Alfredo Baccelli : La Meta, Soc. Tip. Ed. Nazionale, Rome

Les préoccupations scientifiques de notre temps permettent à M. Alfredo Baccelli de créer un type d’homme moderne, dont les racines très anciennes, d’une vieille famille princière romaine, semblent mûrir parfaitement ce fruit d’un temps précis et d’un milieu assez caractéristique : notre temps, et Rome.

Le « type » qui domine dans le roman Le But est celui d’un grand médecin en butte à ses amours, à ses études et à ses détracteurs, mais il est surtout celui d’un homme qui veut se réaliser dans la plénitude des forces que sa race éteinte a concentrées en lui puissamment, et que son temps et son milieu lui réclament. Cet homme est devant l’humanité avec une arme puissante, presque toujours irrésistible : sa volonté d’être. Il est seul devant son But. Mais ni la catastrophe de la maison de ses aïeux, ni celle de son amour, ni celle de sa réputation attaquée pendant un moment de sa vie avec une terrible violence, ne peuvent ébranler sa volonté, ni détourner ses regards du point terminus de ses aspirations.

Umberto Savelli est un homme de science. Il est un de ces héros modernes, qui parcourent en phalange la terre, ou s’arrêtent dans le cœur des métropoles, à la recherche d’une vérité pratique à découvrir, à révéler, à affirmer. Une grande maladie attire à elle et concentre les efforts du savant. La maladie est la révélation d’une désharmonie, d’un gouffre qu’il faut combler et d’un tourbillon de malheurs qu’il faut arrêter d’un geste, ce qui forme le suprême orgueil de l’homme en lutte avec la perpétuelle hostilité de la nature. Savelli a vu un gouffre, celui de la phtisie, il s’y arrête, il doit le combler. Les trois parties de ce roman, qui est tout développé selon la norme parfaite de sa logique ternaire, préparent l’homme de science, et le montrent tout aguerri pour sa réalisation. Sa famille ruinée, l’amante qu’il aime d’un terrible amour de névrosé et qui l’abandonne pour qu’il soit heureux sans elle, enfin les recherches du savant, sa lutte âpre et son triomphe composent les trois étapes d’un homme qui sait vouloir, qui sait surtout se donner. Et lorsque l’hostilité des hommes frappe contre sa poitrine et s’y acharne, il a assez souffert pour connaître la valeur de la solitude, et il sait remplir d’activité infatigable son silence. Puis il triomphe, et l’enfant de la famille princière ruinée, et l’amant d’un amour farouche et malheureux, est dans tout son éclat l’homme de science victorieux. Il a atteint le But.

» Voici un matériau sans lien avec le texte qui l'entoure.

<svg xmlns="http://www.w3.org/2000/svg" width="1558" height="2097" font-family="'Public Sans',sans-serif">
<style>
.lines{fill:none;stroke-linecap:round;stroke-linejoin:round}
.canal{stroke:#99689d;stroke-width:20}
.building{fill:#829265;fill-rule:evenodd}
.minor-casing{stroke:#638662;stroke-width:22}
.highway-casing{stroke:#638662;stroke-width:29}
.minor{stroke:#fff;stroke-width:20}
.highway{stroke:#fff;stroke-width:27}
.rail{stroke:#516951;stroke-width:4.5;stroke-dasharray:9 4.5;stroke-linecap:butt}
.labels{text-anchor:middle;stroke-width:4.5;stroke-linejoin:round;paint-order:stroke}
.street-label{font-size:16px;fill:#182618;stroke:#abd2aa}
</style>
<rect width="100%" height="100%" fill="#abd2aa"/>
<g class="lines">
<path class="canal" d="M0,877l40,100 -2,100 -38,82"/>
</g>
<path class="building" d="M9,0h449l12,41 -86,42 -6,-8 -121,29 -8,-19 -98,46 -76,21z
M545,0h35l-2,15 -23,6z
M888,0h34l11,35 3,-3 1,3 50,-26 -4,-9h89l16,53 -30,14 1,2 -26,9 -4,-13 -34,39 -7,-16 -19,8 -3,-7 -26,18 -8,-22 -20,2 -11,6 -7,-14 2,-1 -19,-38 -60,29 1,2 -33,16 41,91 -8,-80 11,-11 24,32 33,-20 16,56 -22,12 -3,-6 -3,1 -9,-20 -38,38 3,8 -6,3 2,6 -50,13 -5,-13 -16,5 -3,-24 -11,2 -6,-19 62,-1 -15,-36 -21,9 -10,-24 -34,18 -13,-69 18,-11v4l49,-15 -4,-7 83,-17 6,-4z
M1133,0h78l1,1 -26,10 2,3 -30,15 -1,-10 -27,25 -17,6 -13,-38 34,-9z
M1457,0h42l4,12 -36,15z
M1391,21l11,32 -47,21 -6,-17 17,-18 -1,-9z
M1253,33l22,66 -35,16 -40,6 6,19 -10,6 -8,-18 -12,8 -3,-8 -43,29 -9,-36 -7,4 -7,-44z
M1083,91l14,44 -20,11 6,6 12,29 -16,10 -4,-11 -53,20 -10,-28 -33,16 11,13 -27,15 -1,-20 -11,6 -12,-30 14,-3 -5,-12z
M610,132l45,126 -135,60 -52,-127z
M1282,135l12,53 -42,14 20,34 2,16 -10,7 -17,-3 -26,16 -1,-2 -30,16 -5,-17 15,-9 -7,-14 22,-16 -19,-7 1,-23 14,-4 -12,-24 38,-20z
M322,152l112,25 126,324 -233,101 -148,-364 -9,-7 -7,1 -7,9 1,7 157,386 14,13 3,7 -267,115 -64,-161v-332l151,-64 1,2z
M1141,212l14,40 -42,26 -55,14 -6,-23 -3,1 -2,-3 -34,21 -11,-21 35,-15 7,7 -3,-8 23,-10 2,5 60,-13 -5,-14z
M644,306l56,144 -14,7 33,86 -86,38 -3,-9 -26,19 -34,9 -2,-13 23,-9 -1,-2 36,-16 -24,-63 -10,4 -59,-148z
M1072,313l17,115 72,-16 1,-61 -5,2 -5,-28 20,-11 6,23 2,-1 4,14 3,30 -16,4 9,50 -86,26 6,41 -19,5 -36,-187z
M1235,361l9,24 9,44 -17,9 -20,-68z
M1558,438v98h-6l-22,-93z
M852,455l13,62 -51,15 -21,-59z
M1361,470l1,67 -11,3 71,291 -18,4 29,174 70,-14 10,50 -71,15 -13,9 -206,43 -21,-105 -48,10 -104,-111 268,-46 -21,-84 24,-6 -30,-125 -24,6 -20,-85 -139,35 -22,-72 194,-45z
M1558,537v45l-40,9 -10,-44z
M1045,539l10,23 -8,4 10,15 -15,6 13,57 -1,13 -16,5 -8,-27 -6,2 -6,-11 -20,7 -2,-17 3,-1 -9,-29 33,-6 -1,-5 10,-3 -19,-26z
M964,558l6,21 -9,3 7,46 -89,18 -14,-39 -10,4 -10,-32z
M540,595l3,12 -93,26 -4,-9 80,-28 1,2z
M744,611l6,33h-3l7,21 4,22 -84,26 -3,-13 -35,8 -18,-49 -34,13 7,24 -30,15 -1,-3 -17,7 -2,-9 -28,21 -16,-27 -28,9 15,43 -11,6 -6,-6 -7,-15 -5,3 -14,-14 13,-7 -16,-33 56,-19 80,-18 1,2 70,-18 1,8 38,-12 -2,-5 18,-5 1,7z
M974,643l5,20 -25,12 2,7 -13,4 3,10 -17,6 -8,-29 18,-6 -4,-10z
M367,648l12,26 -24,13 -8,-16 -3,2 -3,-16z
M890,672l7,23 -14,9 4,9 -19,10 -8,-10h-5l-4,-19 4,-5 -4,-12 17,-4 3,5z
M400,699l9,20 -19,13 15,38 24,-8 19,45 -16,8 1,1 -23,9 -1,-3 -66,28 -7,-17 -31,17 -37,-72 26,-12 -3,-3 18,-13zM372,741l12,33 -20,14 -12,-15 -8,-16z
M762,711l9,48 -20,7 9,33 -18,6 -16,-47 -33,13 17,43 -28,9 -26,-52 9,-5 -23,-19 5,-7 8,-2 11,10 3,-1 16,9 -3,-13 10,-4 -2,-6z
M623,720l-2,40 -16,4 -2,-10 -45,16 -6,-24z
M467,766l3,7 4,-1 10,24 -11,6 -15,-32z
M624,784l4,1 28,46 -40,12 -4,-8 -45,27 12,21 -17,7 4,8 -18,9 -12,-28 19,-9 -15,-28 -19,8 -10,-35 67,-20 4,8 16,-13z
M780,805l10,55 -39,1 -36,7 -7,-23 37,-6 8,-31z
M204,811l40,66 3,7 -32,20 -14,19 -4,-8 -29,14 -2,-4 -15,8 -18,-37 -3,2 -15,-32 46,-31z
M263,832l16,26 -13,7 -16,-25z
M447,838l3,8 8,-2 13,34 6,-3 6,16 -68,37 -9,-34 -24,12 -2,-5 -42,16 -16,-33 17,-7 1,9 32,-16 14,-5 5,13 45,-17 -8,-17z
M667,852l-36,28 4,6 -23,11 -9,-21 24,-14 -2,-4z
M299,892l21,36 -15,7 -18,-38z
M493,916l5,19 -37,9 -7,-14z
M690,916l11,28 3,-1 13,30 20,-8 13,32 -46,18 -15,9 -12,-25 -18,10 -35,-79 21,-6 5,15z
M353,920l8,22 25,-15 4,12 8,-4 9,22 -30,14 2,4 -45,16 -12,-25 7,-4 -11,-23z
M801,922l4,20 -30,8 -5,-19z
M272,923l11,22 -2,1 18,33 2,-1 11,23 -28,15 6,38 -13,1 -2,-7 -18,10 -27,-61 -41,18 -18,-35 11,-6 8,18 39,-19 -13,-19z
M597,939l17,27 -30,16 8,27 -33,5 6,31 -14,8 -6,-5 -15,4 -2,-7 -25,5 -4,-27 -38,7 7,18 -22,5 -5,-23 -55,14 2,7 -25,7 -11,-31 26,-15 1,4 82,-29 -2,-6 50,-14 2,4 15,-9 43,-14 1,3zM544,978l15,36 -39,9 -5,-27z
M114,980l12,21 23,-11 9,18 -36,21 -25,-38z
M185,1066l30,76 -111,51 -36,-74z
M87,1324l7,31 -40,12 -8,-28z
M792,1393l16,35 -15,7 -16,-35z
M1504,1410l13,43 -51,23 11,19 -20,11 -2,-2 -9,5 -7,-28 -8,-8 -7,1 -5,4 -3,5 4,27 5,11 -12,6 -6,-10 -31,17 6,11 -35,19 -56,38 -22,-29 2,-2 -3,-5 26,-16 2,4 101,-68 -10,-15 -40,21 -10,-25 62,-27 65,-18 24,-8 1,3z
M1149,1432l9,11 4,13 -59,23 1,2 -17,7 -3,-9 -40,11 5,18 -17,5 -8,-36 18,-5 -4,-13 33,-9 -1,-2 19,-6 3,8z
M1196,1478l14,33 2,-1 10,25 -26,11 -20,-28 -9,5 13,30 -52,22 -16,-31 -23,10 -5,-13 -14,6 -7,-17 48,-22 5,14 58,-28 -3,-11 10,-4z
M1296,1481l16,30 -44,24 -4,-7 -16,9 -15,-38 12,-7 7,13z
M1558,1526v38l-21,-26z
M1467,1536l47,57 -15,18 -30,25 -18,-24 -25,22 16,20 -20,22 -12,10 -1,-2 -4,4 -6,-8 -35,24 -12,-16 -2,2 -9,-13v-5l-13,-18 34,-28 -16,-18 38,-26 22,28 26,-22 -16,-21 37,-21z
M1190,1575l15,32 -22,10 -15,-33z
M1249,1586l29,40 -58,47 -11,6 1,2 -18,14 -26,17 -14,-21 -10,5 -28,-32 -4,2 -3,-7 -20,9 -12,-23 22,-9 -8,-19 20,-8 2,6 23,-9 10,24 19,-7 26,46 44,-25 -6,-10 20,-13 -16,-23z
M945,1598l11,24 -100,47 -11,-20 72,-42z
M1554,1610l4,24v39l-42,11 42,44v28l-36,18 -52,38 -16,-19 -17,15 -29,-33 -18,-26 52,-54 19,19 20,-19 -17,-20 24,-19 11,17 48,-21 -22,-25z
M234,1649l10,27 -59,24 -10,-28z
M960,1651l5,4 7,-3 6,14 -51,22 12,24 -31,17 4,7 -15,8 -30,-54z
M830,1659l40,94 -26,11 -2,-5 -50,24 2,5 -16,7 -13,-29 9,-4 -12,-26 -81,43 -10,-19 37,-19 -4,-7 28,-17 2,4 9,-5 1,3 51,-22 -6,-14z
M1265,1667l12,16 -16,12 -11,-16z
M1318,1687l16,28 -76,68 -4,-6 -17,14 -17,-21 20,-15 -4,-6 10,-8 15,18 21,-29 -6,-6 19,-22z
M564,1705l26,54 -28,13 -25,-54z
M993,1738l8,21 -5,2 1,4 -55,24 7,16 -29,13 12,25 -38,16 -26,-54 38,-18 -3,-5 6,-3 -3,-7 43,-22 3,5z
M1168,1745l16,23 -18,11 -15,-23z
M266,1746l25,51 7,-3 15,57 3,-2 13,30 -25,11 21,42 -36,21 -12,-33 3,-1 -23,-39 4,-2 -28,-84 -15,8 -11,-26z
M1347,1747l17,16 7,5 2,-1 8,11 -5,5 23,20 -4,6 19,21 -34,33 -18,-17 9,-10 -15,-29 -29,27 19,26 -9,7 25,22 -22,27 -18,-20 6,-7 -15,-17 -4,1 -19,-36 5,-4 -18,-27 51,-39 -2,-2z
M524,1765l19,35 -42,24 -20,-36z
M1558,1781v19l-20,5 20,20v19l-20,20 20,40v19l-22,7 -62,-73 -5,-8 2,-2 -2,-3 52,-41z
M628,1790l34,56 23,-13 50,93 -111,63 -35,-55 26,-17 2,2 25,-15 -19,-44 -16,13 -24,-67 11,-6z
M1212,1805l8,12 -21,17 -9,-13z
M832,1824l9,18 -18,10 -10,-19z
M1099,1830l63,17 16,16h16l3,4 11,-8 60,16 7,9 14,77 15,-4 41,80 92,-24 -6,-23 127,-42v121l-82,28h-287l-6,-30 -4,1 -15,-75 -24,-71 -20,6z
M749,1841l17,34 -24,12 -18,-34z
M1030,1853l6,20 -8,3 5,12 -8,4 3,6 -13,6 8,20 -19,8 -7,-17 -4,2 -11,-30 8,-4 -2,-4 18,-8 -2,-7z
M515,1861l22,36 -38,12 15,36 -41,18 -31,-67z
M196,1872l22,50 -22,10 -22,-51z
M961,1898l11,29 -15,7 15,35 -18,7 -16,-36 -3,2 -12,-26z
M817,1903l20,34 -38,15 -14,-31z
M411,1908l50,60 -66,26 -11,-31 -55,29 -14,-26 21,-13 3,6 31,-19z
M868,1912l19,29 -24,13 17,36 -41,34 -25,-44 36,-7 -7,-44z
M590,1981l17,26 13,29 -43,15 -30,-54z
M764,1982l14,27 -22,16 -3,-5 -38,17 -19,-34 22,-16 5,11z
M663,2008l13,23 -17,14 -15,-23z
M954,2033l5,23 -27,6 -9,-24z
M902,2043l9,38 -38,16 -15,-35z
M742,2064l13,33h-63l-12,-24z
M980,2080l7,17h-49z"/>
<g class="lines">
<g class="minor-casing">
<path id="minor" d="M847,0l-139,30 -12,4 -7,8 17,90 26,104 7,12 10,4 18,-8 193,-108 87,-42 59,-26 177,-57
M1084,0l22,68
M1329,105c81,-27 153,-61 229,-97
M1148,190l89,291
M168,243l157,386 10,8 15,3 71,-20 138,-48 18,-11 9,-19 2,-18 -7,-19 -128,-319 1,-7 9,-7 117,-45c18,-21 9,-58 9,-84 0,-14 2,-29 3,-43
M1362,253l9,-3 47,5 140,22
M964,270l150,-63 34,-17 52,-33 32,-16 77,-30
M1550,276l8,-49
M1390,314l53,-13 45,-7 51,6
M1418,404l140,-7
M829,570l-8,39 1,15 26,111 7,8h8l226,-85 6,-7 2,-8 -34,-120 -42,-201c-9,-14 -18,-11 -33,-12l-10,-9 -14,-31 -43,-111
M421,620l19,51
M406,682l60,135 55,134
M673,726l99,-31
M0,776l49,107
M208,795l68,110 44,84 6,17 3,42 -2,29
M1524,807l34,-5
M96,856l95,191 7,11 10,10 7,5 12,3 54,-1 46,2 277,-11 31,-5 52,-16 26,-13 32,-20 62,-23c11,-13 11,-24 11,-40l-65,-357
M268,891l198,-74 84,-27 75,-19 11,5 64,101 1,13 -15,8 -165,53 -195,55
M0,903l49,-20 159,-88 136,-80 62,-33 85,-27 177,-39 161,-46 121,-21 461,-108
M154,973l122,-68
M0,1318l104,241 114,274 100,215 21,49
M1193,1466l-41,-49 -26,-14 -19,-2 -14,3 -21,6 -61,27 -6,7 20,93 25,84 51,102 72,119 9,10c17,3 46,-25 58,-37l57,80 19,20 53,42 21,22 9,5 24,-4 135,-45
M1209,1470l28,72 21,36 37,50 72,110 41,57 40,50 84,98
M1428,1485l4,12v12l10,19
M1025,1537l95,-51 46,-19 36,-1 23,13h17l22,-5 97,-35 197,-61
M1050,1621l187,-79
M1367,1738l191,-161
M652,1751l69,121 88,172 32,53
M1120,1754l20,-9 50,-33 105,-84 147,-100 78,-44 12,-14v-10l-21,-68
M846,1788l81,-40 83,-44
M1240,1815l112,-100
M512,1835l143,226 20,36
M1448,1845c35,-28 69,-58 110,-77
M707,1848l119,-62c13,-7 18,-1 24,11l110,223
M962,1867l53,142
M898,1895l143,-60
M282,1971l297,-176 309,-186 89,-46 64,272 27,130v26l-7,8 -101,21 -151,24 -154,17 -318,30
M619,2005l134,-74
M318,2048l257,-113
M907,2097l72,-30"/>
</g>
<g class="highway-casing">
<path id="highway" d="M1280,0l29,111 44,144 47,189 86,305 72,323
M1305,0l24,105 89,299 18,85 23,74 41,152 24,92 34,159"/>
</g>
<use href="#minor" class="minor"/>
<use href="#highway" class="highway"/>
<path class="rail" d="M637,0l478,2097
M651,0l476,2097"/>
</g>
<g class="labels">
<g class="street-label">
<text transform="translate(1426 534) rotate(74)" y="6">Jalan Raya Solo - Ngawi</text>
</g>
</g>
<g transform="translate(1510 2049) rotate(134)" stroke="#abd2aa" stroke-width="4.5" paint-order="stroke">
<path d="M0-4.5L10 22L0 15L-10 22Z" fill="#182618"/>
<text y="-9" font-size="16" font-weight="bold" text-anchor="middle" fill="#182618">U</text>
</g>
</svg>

De M. Alfredo Baccelli, homme politique et poète, que le public français connaît par ses conférences à la Société de géographie, il a paru aussi un recueil de Proses et Poésies choisies dans cette petite et remarquable collection de la Biblioteca Universale de l’éditeur Sonzogno.

Memento

M. Gaetano de Sanctis, professeur à la Faculté de Turin, a publié à la Bibliothèque des Sciences Modernes de Bocca frères, à Turin, son Histoire des Romains. Je parlerai dans une prochaine chronique de cet ouvrage très remarquable. — S. Di Giacomo : Poesie, R. Ricciarda, Naples. — Vittorio Imbriaui : Studi letterari et bizzarie satiriche, aux soins de B. Croce, G. Laterza, Bari. — P. A. Gariazzo : La Hampa incisa, avec une préface de L. Bistolfi, et d’admirables reproductions hors texte, Coll. Lattes, Turin. — Avv. Raimondo Canudo : Il riposo festivo nelle leggi e nella pratica, Stab. d’Arti Grafiche, Bari. — Sibilla Aleramo : Un pittore e un poete (E. Carrière), Edition de la Nuova Parola, Rome. — Dr. Omar Ben Ali. Un medico nello Harem, Soc. Tip. Ed. Nazionale, Turin.